EXERCISE: Check each line below for the word "none". How many have it? Answer with the number only.

DATA EXCERPT:
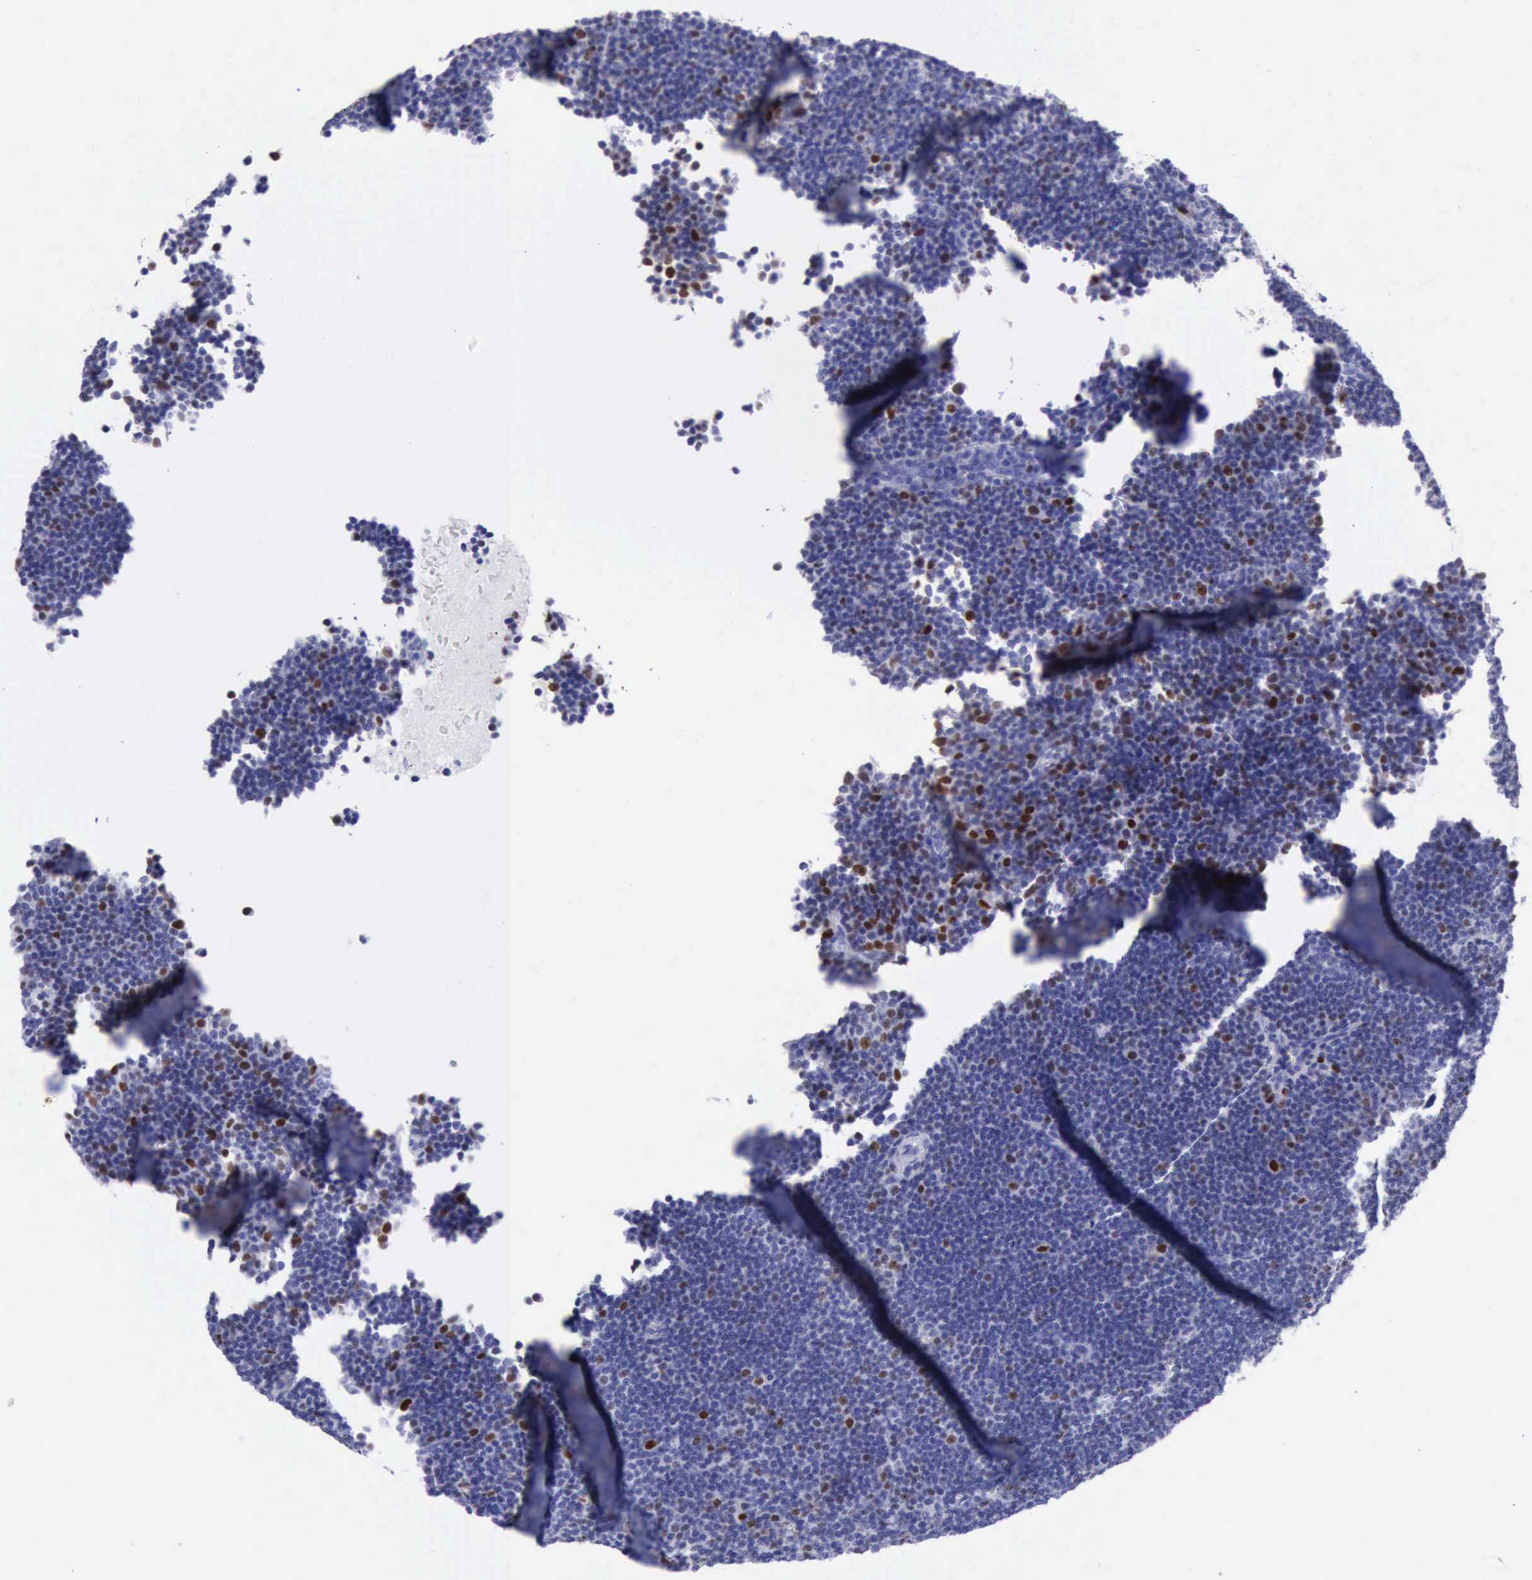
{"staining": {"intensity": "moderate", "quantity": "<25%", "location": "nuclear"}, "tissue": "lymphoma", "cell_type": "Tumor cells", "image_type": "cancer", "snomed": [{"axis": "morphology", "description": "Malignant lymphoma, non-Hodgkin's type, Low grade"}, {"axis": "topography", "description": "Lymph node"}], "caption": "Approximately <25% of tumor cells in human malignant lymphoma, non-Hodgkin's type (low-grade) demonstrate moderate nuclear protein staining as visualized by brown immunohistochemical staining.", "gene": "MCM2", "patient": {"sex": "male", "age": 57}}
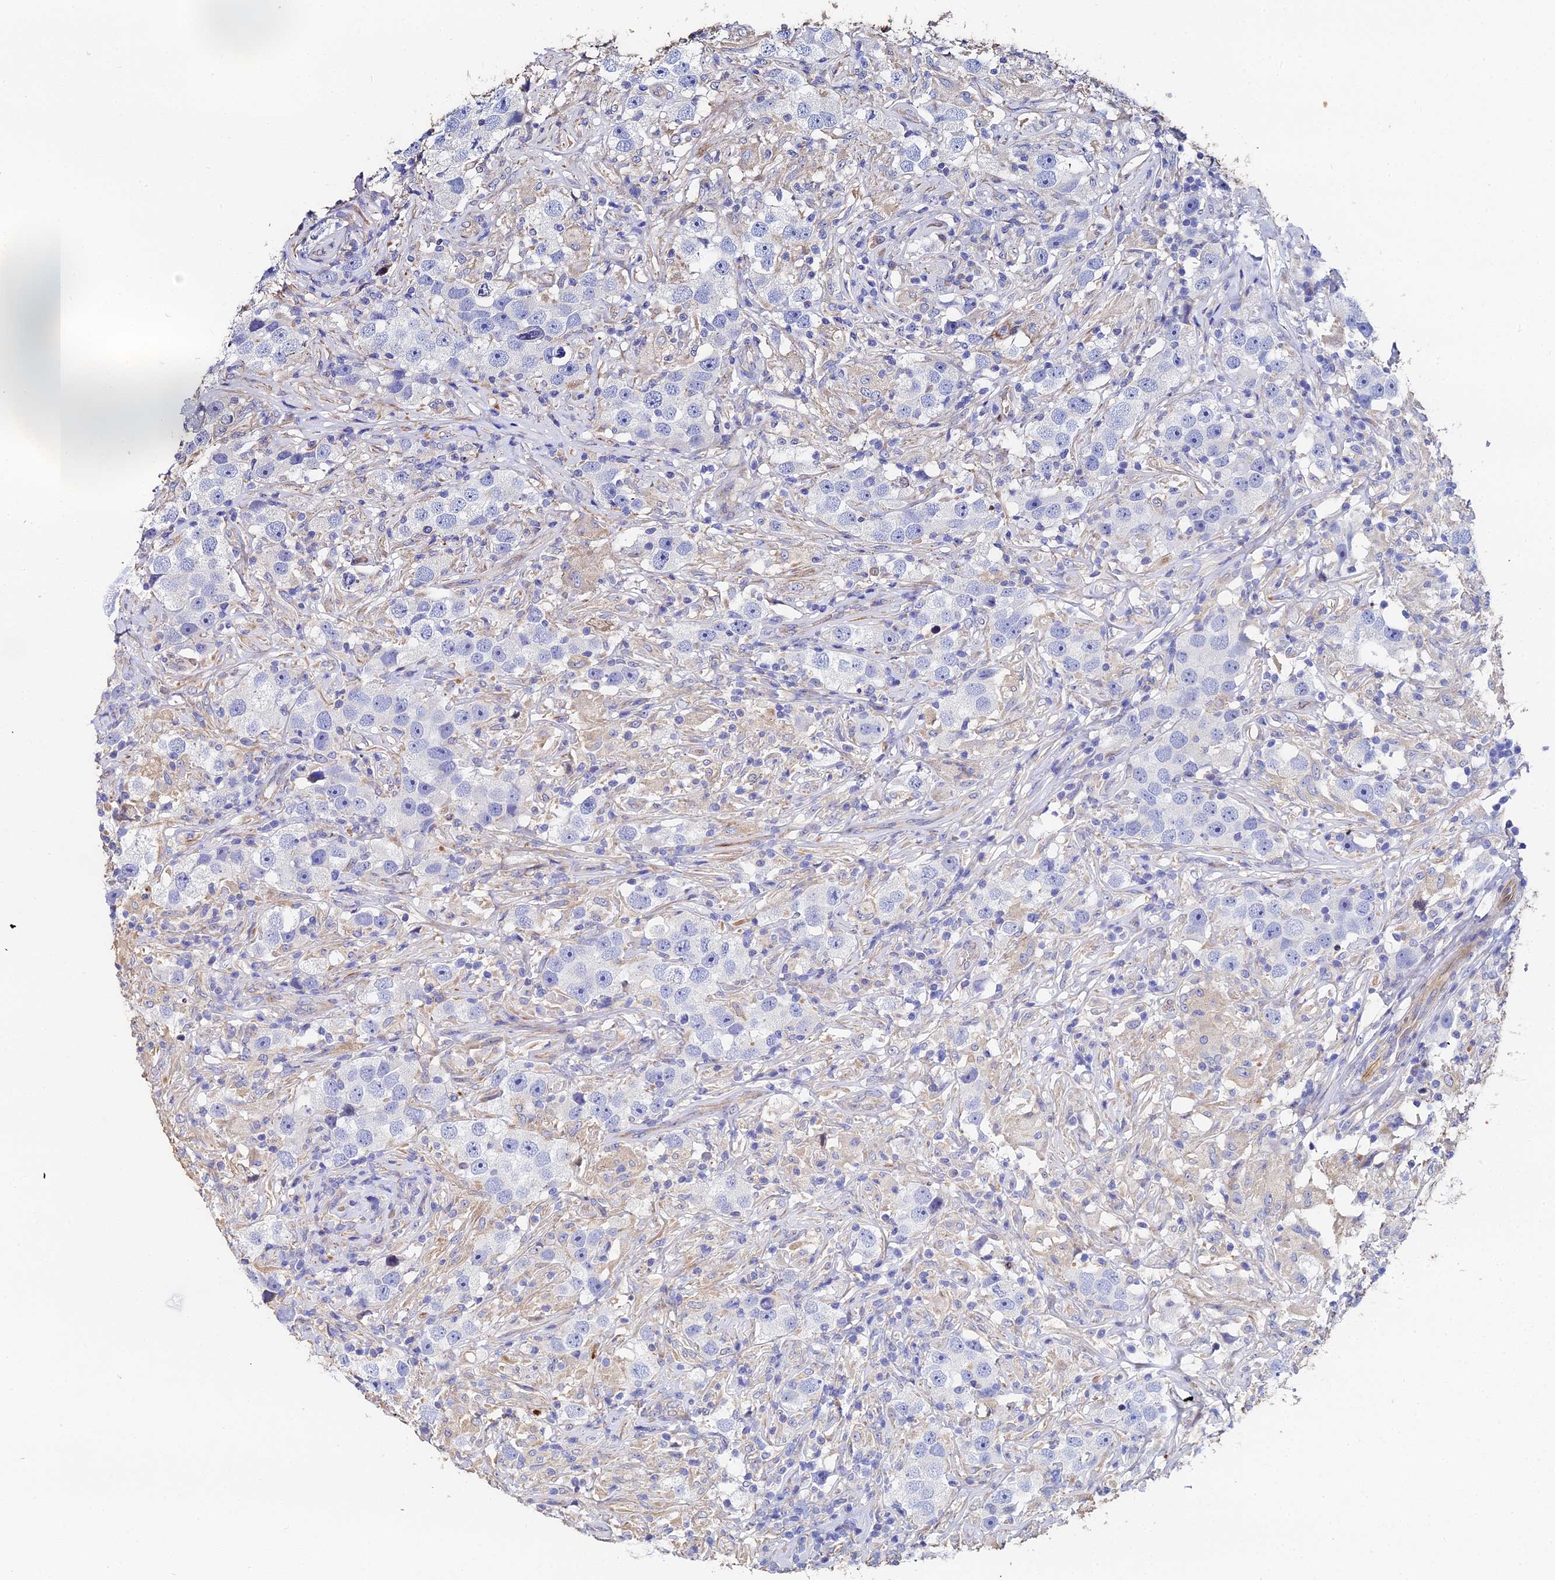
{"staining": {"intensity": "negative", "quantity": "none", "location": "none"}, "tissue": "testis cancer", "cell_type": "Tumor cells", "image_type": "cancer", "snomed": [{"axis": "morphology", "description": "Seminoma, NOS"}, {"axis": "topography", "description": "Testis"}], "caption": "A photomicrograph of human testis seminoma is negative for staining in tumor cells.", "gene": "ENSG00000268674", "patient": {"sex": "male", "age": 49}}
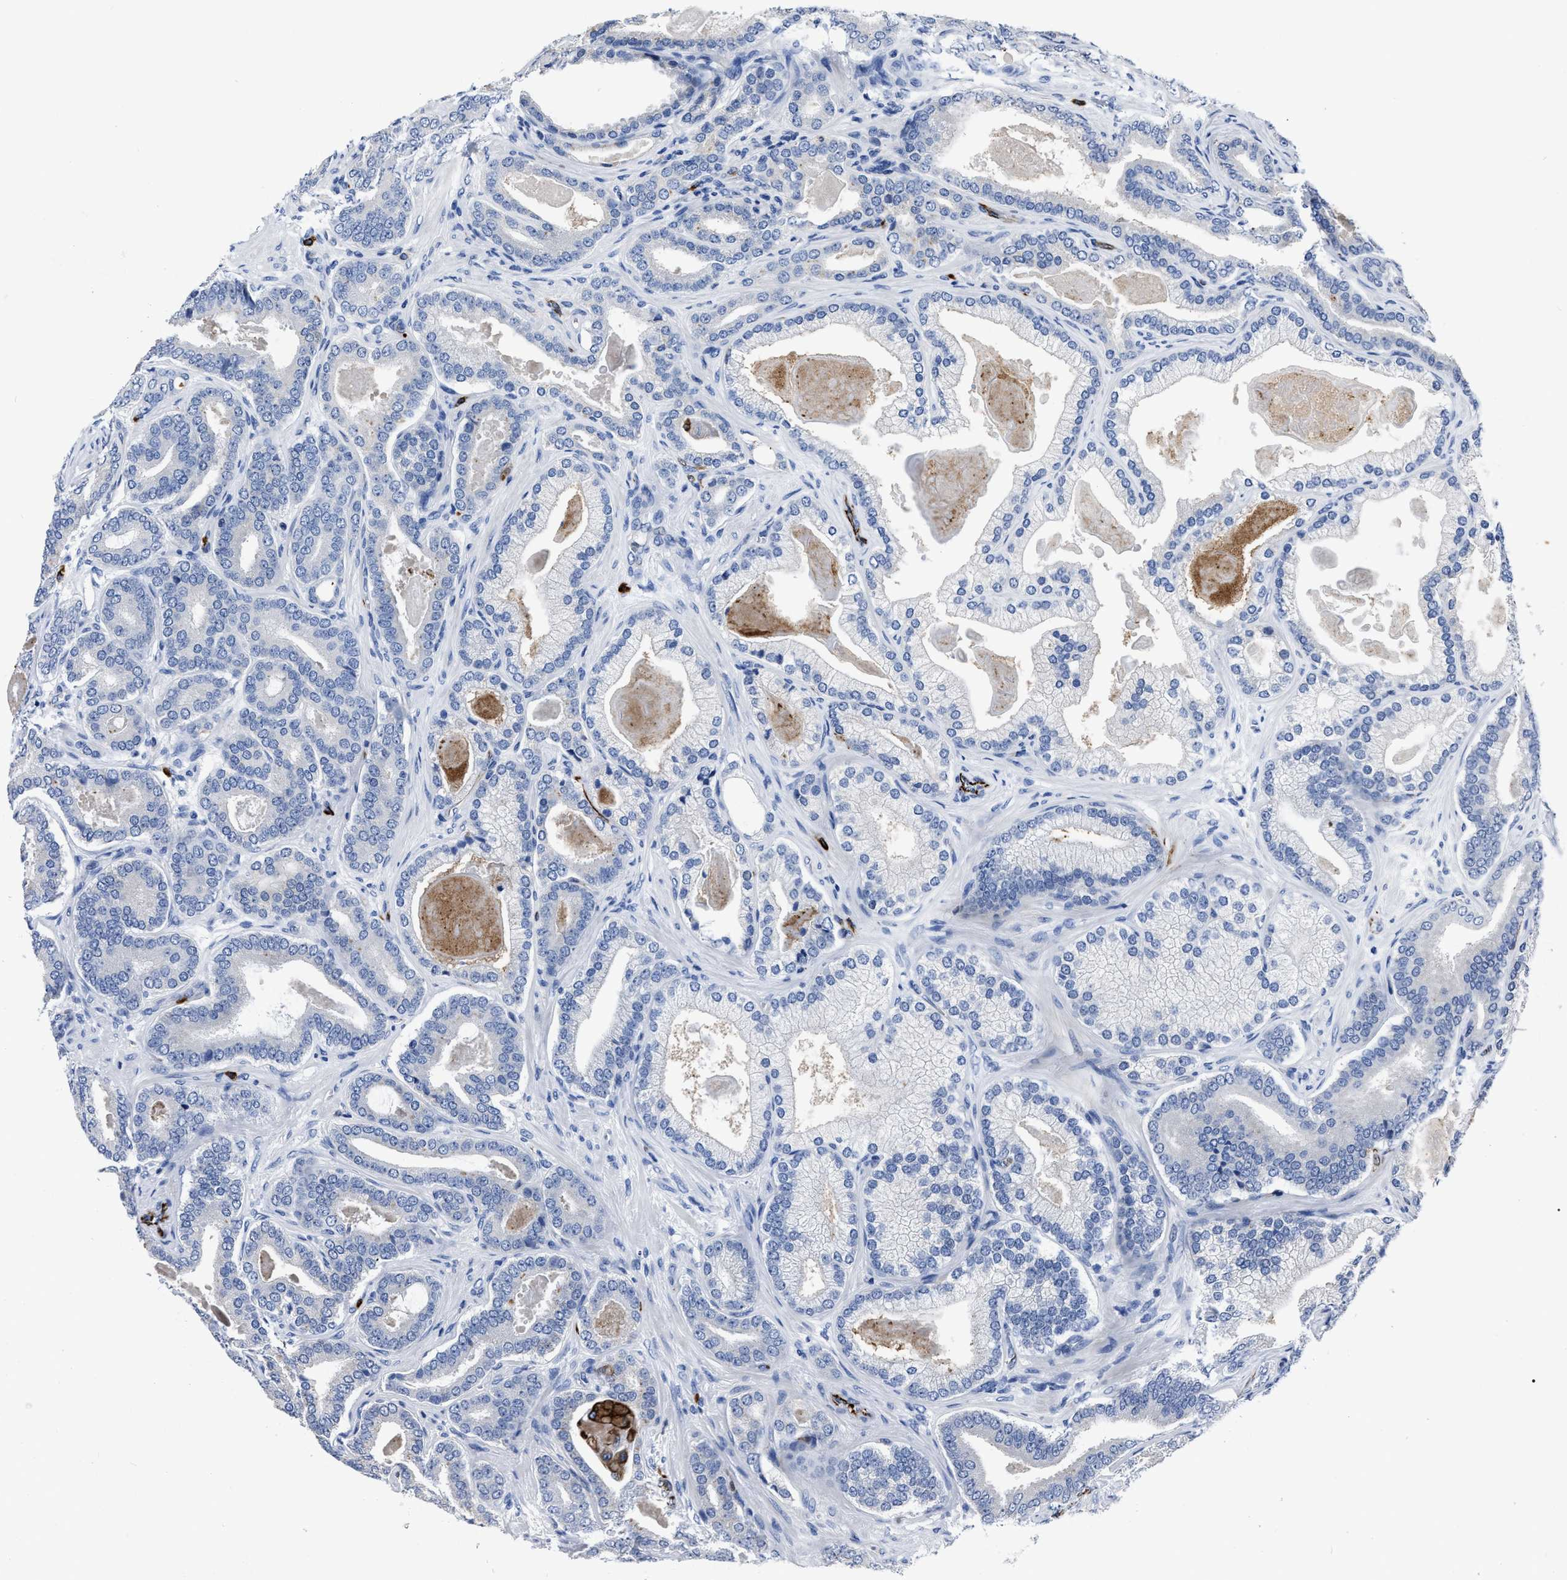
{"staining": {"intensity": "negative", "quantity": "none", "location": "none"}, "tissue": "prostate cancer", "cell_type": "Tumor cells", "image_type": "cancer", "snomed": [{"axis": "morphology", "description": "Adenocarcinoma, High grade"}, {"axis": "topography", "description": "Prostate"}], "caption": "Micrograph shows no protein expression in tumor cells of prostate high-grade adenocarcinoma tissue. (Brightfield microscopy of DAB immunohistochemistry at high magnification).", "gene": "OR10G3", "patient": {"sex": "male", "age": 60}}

EXERCISE OUTPUT: 2